Setting up a software RAID1
12.07.2017 by Dirk OlmesI’m helping a friend to set up a machine with Gentoo. This will be a machine to host production applications and it is equipped with 2 identical hard drives. I will set up a software RAID 1. This has been a life saver on a similar machine before where one of the drives failed and we had no data loss and only minimal downtime during which the drive was replaced.
One goal of the new setup is to remain bootable even if one of the drives fails. I had trouble accomplishing this in earlier setups so this time I tested the process locally on a virtual machine before setting up the real iron.
The first step of the setup is partitioning the drives. The handbook suggests adding a small partition at the beginning of the drive to enable booting from a gpt partitioned drive. The /boot
partition will be formatted using ext4 because the filesystem will remain bootable even if one of the drives is missing. The rest of the disk will be formatted using xfs. To recap the layout:
Number Start End Size File system Name Flags
1 1.00MiB 3.00MiB 2.00MiB grub bios_grub
2 3.00MiB 95.0MiB 92.0MiB boot
3 95.0MiB 8191MiB 8096MiB rootfs raid
The second drive is partitioned exactly the same.

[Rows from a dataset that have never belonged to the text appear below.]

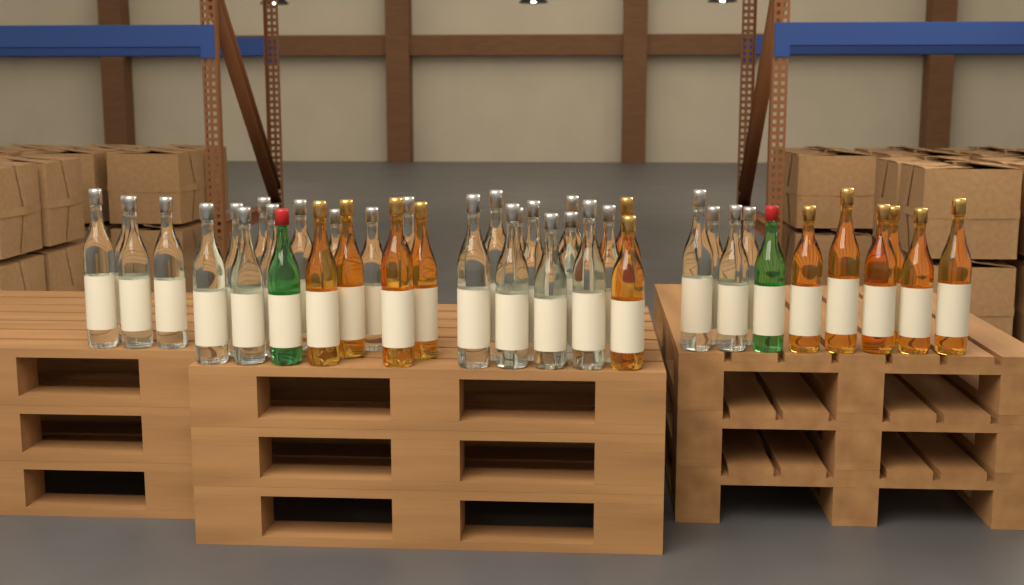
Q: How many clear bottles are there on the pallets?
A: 27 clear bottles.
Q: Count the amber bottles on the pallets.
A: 12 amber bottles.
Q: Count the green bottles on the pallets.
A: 2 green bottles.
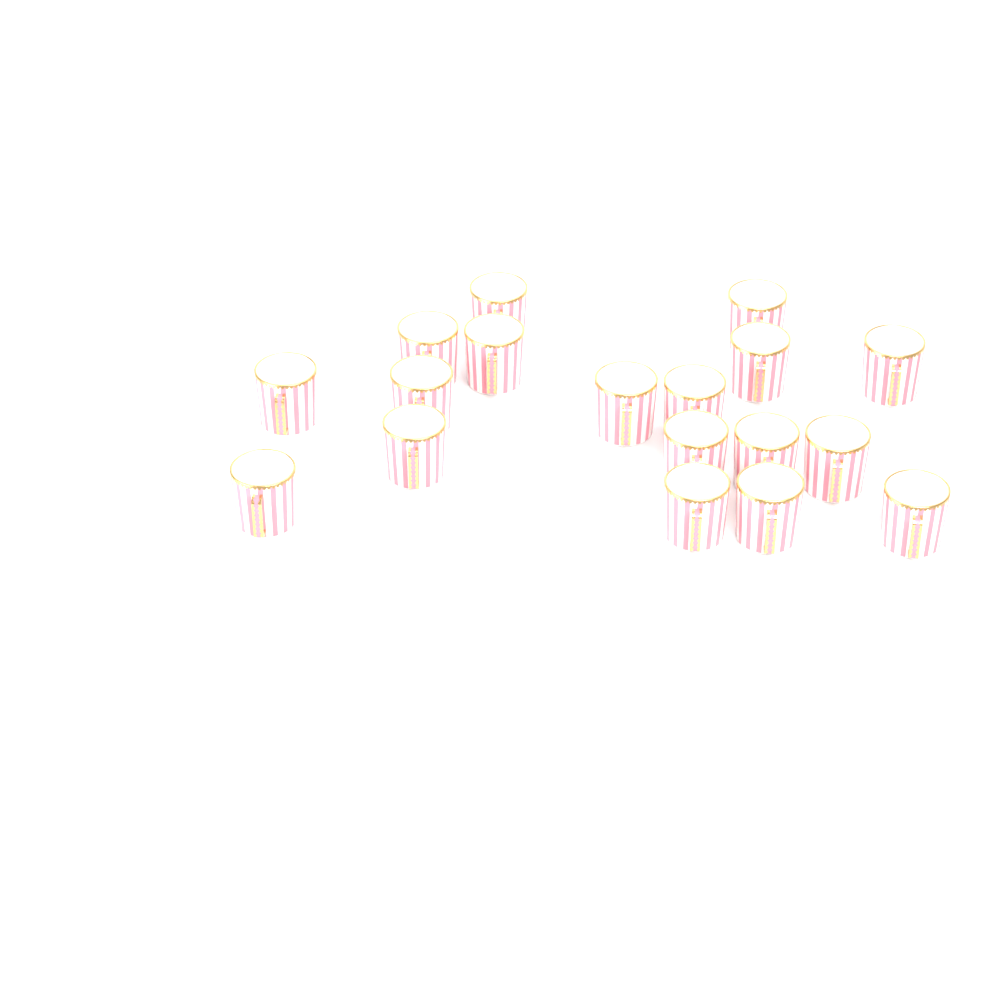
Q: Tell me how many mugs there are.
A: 18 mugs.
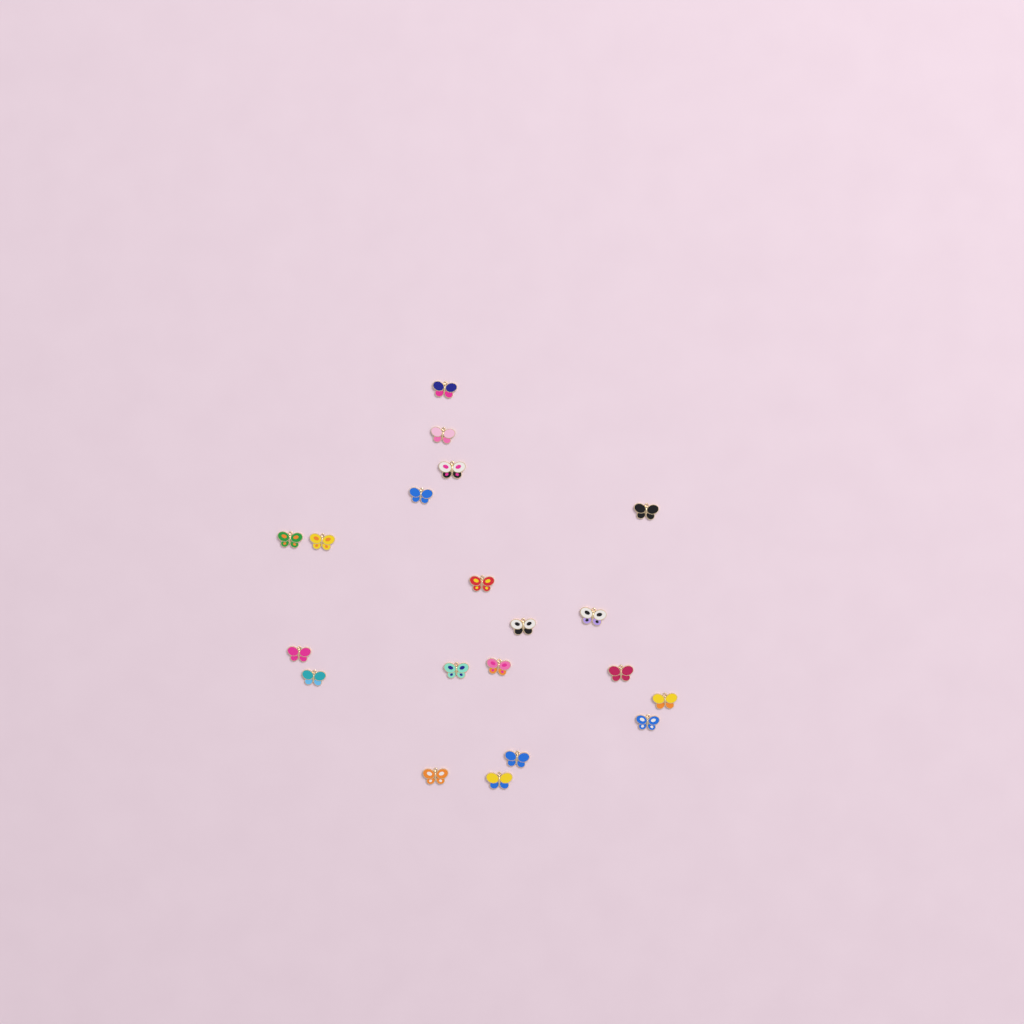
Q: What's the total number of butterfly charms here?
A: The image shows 20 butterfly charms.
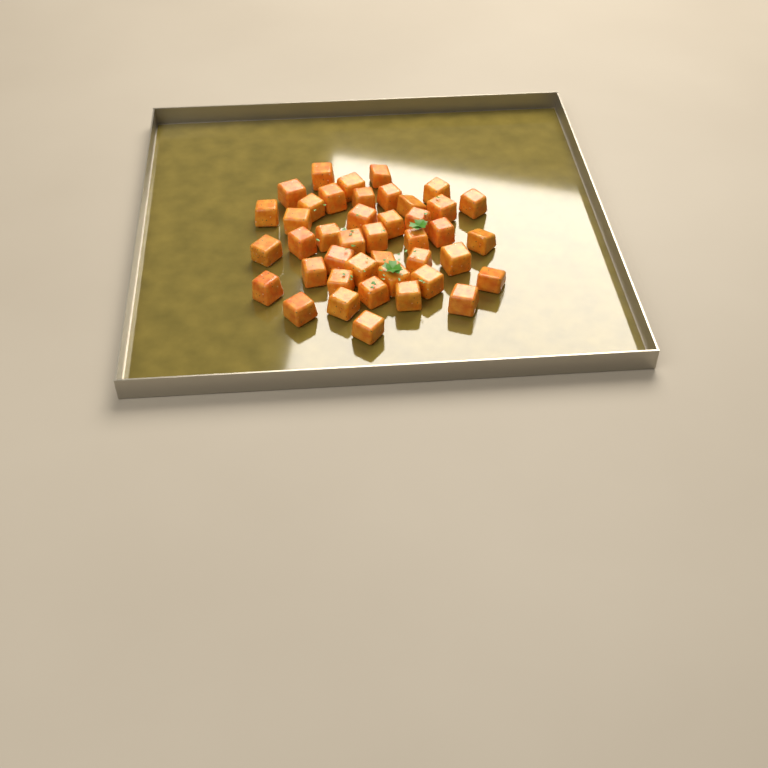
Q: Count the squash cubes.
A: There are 42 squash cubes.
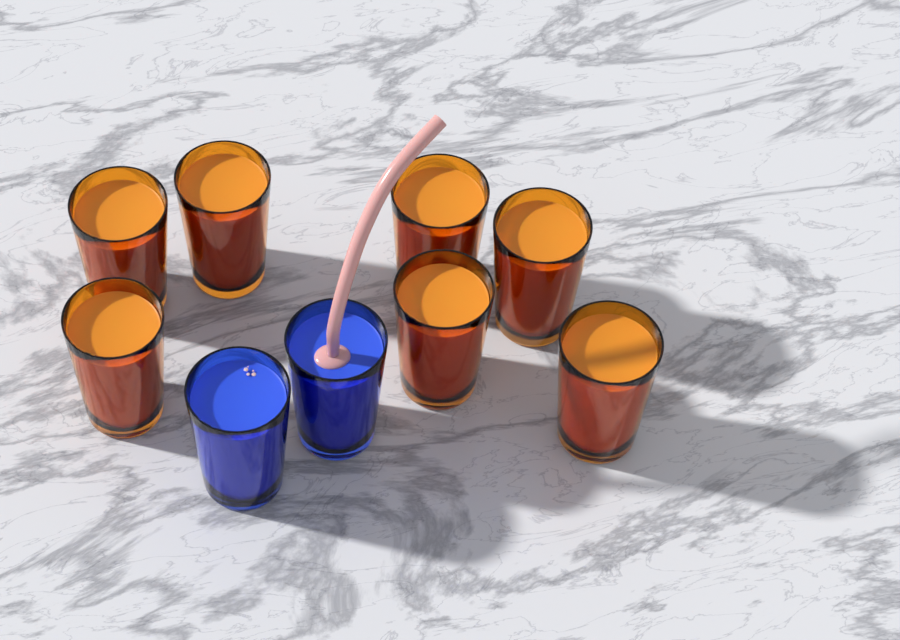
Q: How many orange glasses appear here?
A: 7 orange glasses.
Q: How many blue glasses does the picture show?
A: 2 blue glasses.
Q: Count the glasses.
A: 9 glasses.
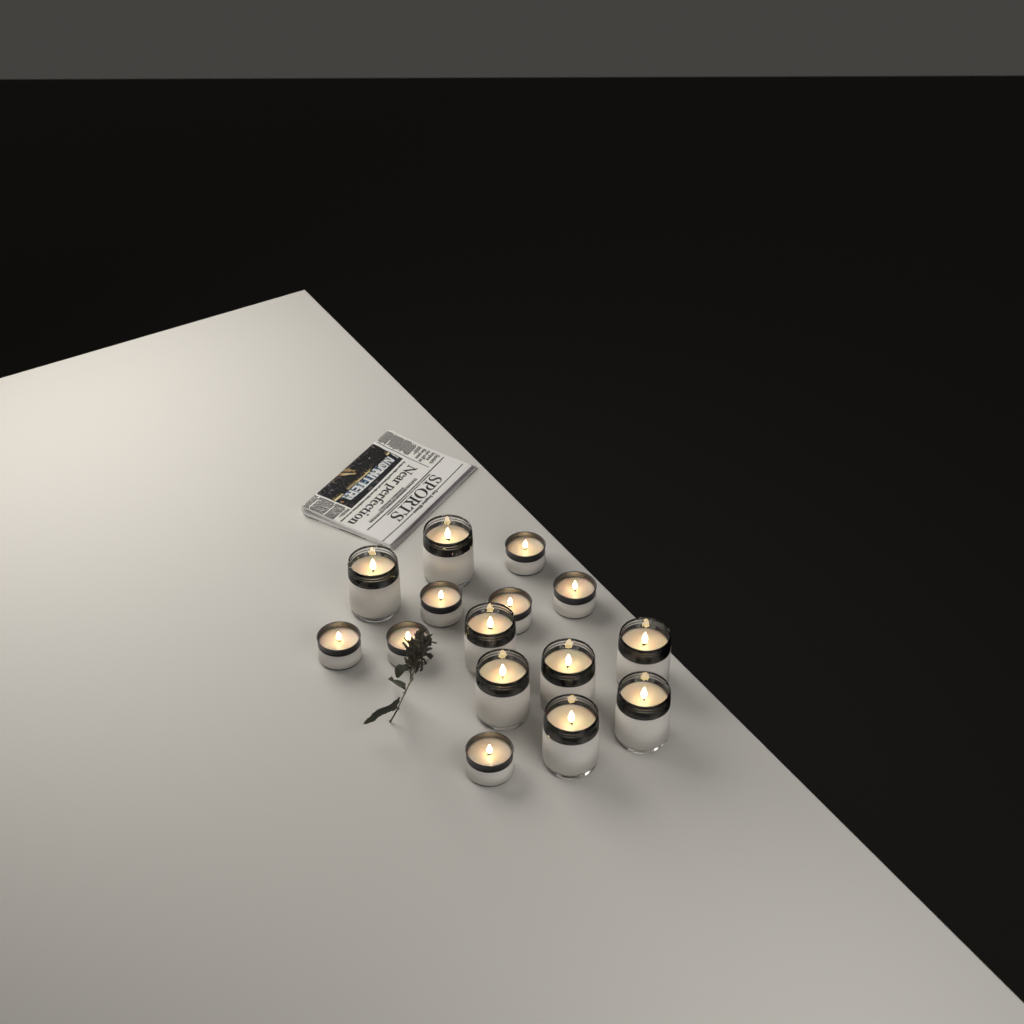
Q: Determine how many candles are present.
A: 15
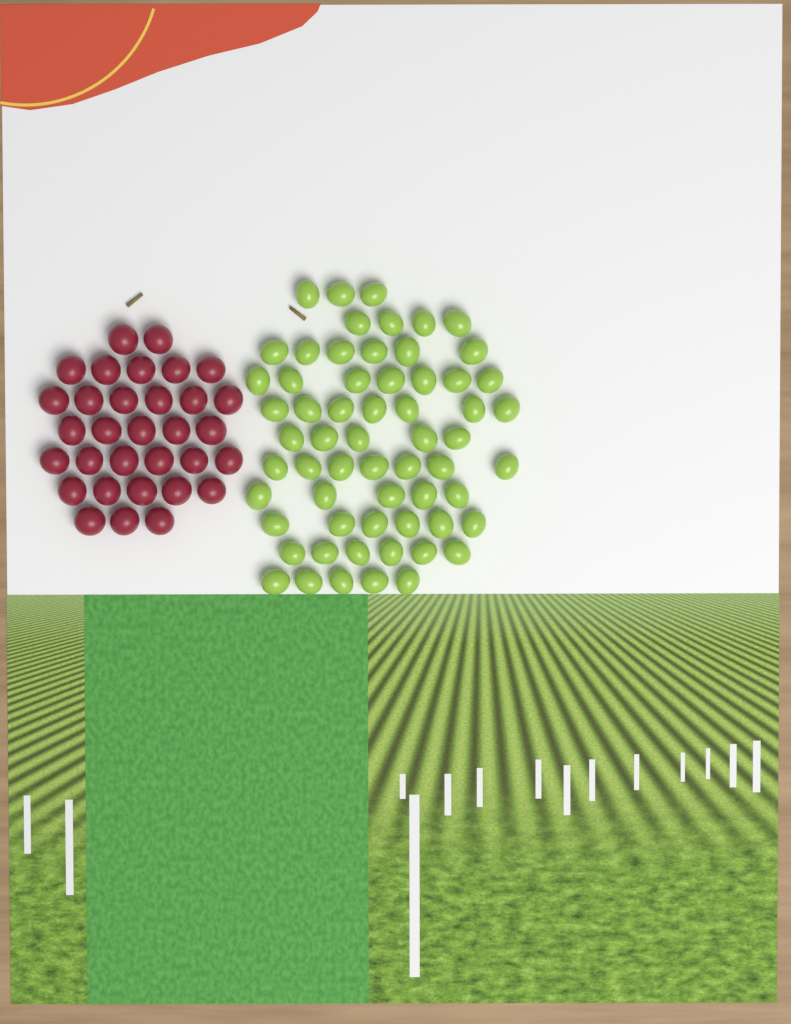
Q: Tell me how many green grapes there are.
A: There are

Now let’s create a RAID 1 for the boot partition:
mdadm --create /dev/md0 --level=1 --raid-devices=2 /dev/sdb2 /dev/sdc2
and for the rootfs:
mdadm --create /dev/md1 --level=1 --raid-devices=2 /dev/sdb3 /dev/sdc3
To maintain the RAID device numbering even after reboot, the RAID config has to be saved. This will be done by
mdadm --detail --scan >> /etc/mdadm.conf
Then create an ext4 filesystem on /dev/md0
and an xfs filesystem on /dev/md1
. Nothing noteworthy here.
The observant reader will have noticed from the device names above that I’m testing my installation from a running system on /dev/sda
. To save the hassle of going through the entire stage3 setup process I’m simply copying the running system to the newly created RAID filesystems.
After chrooting into the new system some changes have to be made to the genkernel config in order to produce a RAID enabled initramfs. In /etc/genkernel.conf
set
MDADM="yes"
MDADM_CONFIG="/etc/mdadm.conf"
Now we’re set to build the kernel.
While it’s compiling, edit /etc/default/grub
(I’m of course using grub2 for booting) and add
GRUB_CMDLINE_LINUX="domdadm"
Setup grub on both devices individually using grub-install /dev/sdb
and grub-install /dev/sdc
.
After the kernel has finished compiling, generate the proper grub config using grub-mkconfig -o /boot/grub/grub.cfg
.
Before rebooting the fstab
has to be set up correctly. I prefer to use UUIDs for filesystems instead of device names - this is a bit more fault tolerant in case device numbering is mixed up. It was a main challenge to find an unambiguous UUID for the both RAID filesystems. There are a number of places to get a UUID from: mdadm --detail
, blkid
, tune2fs -l
, xfs_admin -u
and I’m sure I forgot more. The helpful guys at the gentoo IRC channel pointed me in the right direction. Use lsblk -f /dev/md0
to find a UUID that uniquely identifies the RAID and check using findfs UUID=<uuid>
.
After updating the fstab
the system is ready for a first boot into the RAID setup.
I tested failing drives by simply removing the first (or the second) drive from the virtual machine. The whole setup still boots off either drive.